To end the torture, Mohammad confessed that he was a member of an armed group that intended to plant explosives. Baghdad’s Rusafa Criminal Court sentenced Mohammad to death following a trial that led to allegations of serious violations of his right to a fair trial.
The defense lawyers said that witnesses gave conflicting testimony. Mohammad withdrew his confession in court, stating that it had been coerced with torture, and the court took note of a forensic medical report by the Ministry of Health documenting scars on his body consistent with torture.
The court convicted Mohammad based on his withdrawn confession, however, according to court documents Human Rights Watch obtained. In October, he was transferred to a prison in Camp Justice, notorious for its death row.
He remains there awaiting a decision on his lawyers’ petition for a retrial alleging flagrant irregularities in his case. Iraqi authorities should suspend the death sentence and conduct a full and independent investigation into Mohammad’s allegations of torture, Human Rights Watch said.
Mahmoud Mohammad Kamal Ahmad, a 30-year-old Iraq-born Palestinian, also was convicted based on a recanted confession. Sources close to Ahmad told Human Rights Watch that he was initially detained on March 17, 2007, when he presented a fake ID at a police checkpoint in the height of Iraq’s sectarian conflict.
Ahmad has told these sources that interrogators tortured him “in many ways” for six months to force him to “admit to killing Iraq troops and raping Iraqi women.” His interrogators broke his leg, dislocated his shoulder, broke some of his teeth, and threatened to kill his mother and sister, he said.
Human Rights Watch obtained a copy of a medical examination by the Ministry of Health’s Forensic Medical Institute conducted on August 10, 2008, more than a year after his arrest and initial interrogation.
The report documents scars on various parts of his body, including “scars on his right eyebrow, nose and chin area, right elbow, left thumb, right palm and penis” that were older than six months.
Ahmad confessed to membership in the armed group Tanthim al-Tawhid wa al-Jihad fi Bilad al-Rafidain, to having planted explosives in 2006, and to killing Americans. At his trial, he recanted his confession, claiming that it was obtained under torture. The prosecution did not provide any other evidence against him.
The court convicted Ahmad on December 15, 2009, apparently solely on the basis of his recanted confession.
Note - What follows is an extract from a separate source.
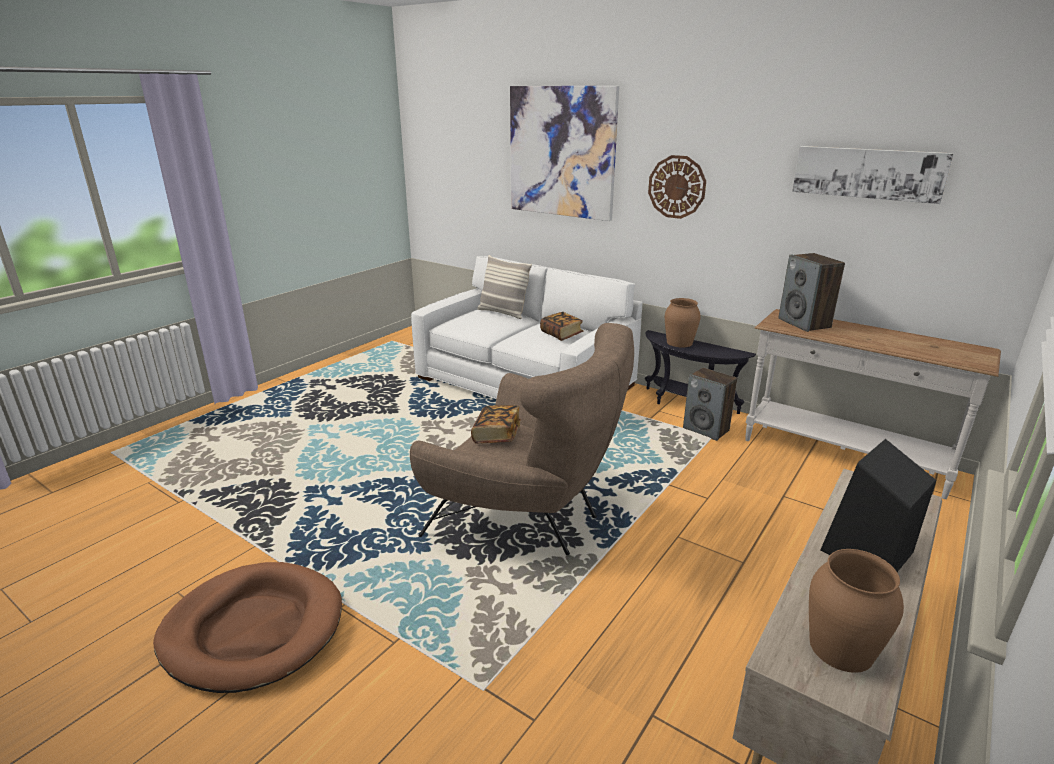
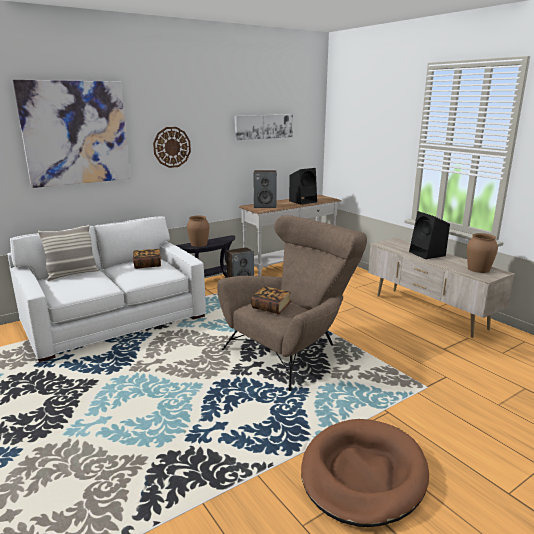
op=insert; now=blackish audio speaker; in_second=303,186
On February 22, 2010, the public prosecutor submitted an objection to the verdict, stating that the evidence against Ahmad was insufficient and demanding his release.
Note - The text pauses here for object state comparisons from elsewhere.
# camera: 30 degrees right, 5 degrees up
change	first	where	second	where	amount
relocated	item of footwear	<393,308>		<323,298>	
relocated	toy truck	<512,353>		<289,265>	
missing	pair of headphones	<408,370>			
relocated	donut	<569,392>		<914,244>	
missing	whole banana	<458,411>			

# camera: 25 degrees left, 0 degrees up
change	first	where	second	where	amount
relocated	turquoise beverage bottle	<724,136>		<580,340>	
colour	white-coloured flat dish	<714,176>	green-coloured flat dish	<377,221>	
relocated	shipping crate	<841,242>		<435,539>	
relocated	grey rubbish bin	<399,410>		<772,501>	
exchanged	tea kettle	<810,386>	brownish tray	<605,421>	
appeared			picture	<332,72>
Ahmad’s own “confession” stated that he had participated in terrorist acts in February, March, and October 2006 – which the prosecutor said was impossible since he had been detained from January 25, 2005 until June 25, 2006, at Camp Bucca Prison. Nevertheless, the Court of Cassation upheld the verdict.
Relatives of Palestinian prisoners in Iraqi jails have repeatedly called on Palestinian Authority representatives to intervene on behalf of their relatives in Iraq. Human Rights Watch has been unable to verify whether Palestinian authorities have requested to visit Mohammad or Ahmad in their respective detention centers in Iraq, or to arrange adequate legal representation for them.
Under the Vienna Convention on Consular Relations, ratified by Iraq in 1963, consular officers or their authorized representatives “shall have the right to visit a national of the sending State who is in prison, custody, or detention, to converse and correspond with him and to arrange for his legal representation.”
“The ‘Conference on International Solidarity with Palestinian Prisoners in Israeli Occupation Jails’ is a perfect opportunity for Palestinian Authority representatives to fulfill their obligation to their citizens to help protect them in jails in Iraq, and anything less would be pure hypocrisy,” Stork said.
“Iraqi and Palestinian authorities alike need to live up to their promises.”